* **DATA IN THIS EXERCISE**:
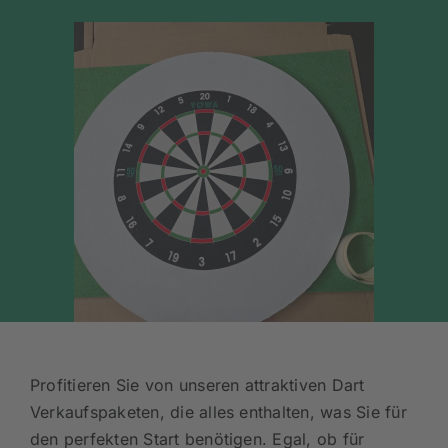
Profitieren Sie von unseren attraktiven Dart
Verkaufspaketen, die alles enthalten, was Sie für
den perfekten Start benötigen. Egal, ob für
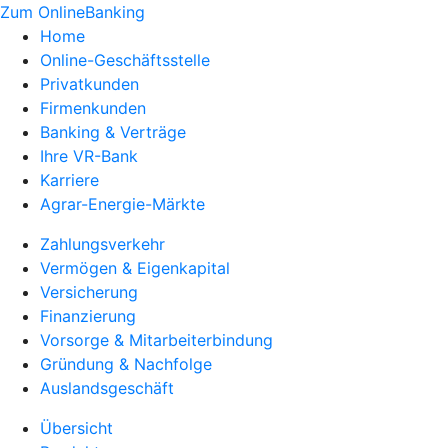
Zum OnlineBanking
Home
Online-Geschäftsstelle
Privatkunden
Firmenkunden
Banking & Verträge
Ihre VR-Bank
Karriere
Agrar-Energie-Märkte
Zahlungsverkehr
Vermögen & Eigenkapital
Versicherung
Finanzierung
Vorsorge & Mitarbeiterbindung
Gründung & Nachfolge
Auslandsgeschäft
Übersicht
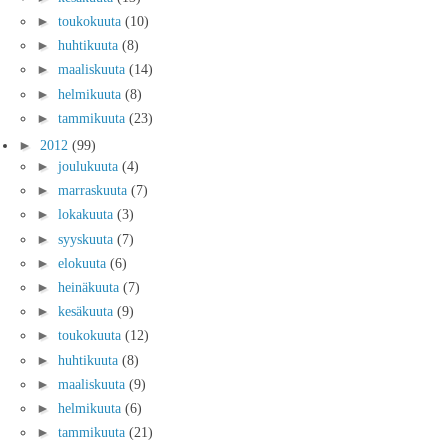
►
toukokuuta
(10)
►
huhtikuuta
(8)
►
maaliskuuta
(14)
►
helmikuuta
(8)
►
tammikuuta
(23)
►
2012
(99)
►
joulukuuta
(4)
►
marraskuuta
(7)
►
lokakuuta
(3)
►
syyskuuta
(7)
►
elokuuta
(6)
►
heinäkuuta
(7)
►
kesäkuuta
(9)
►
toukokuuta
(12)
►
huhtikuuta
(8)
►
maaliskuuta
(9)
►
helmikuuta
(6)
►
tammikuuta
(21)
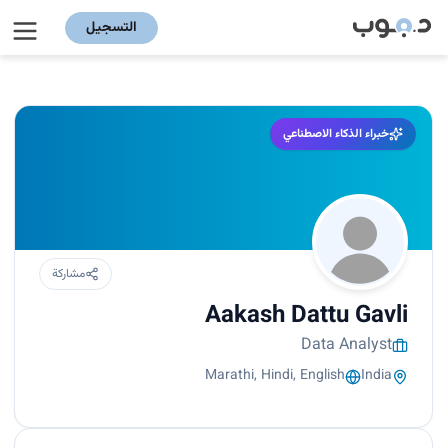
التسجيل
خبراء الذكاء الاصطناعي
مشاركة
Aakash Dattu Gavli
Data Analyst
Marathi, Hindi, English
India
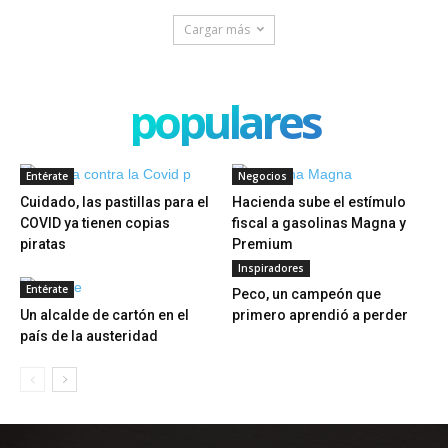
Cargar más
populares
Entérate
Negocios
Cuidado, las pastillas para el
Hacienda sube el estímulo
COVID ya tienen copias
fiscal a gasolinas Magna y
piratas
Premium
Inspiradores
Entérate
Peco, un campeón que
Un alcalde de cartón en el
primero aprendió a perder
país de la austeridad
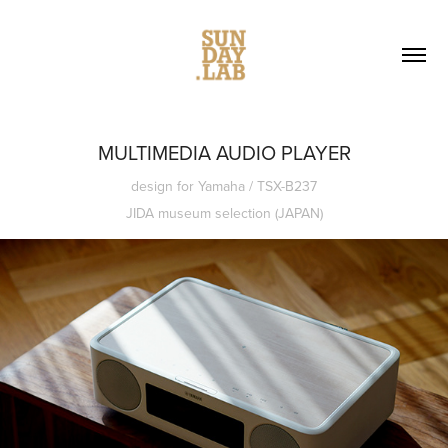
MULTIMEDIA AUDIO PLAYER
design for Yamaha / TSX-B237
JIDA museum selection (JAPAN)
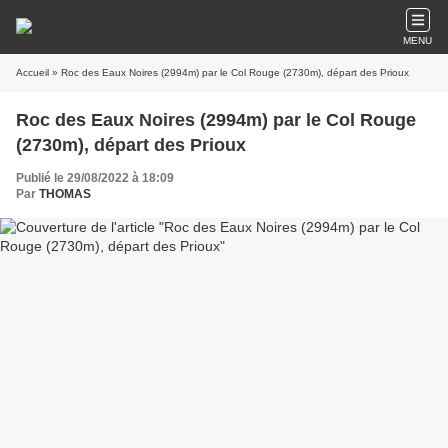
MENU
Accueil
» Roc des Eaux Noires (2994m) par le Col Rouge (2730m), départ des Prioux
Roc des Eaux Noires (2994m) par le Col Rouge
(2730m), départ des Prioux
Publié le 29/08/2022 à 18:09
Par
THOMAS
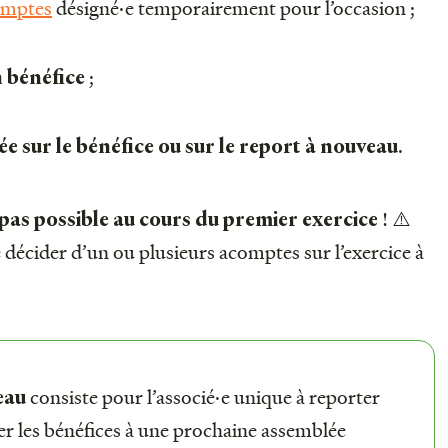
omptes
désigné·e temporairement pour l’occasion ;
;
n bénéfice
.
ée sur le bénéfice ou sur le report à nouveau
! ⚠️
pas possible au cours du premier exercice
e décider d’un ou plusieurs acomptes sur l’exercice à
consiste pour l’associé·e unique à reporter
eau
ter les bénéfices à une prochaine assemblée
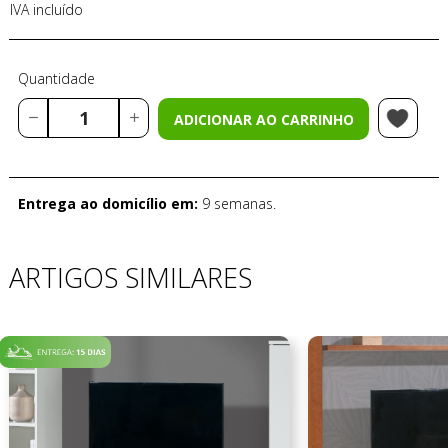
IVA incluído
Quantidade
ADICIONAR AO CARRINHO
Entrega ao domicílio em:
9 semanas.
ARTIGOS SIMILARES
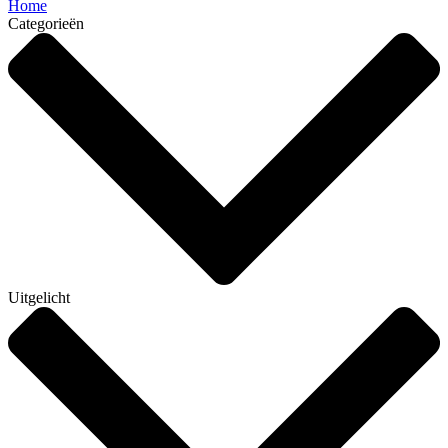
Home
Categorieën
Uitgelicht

...

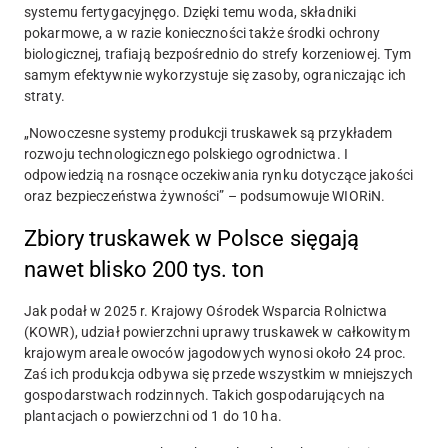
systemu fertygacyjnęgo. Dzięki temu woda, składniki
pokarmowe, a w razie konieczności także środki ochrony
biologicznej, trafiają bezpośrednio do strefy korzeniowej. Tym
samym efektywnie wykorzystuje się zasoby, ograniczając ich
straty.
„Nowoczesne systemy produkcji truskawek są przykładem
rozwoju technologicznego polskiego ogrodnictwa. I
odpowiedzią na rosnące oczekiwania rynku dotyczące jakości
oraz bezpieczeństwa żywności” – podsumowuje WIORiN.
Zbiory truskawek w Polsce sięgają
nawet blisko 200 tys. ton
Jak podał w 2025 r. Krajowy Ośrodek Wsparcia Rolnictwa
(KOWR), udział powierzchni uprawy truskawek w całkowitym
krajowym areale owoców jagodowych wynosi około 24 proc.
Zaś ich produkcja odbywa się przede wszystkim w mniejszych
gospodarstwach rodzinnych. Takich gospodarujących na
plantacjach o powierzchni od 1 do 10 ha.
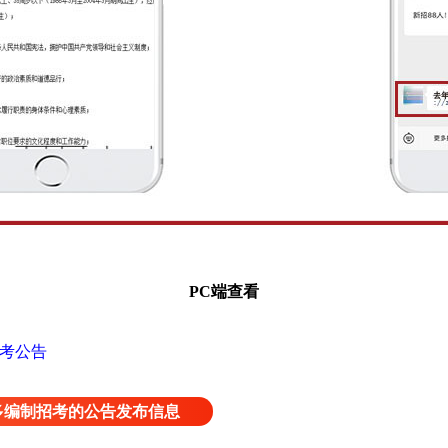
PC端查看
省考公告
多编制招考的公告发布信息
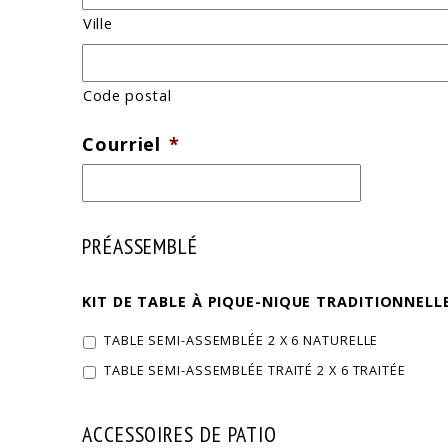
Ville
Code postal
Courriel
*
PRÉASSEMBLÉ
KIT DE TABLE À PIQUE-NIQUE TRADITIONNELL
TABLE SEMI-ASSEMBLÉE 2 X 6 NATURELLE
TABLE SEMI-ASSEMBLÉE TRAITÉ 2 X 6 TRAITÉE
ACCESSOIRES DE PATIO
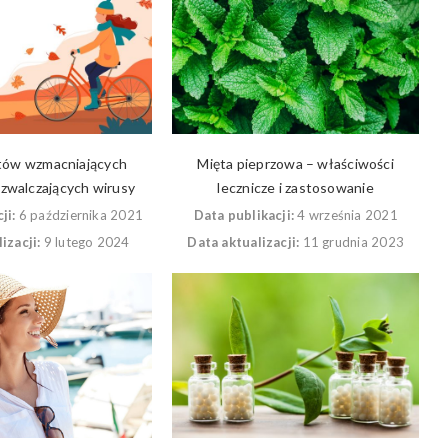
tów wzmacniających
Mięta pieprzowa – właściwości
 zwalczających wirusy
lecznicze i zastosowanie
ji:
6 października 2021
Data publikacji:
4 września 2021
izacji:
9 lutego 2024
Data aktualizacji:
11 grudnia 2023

* **TASK**:
Going through the listing above, copy out every line that has the string "départ".

* **WRITTEN SOLUTION**:
» Roc des Eaux Noires (2994m) par le Col Rouge (2730m), départ des Prioux
(2730m), départ des Prioux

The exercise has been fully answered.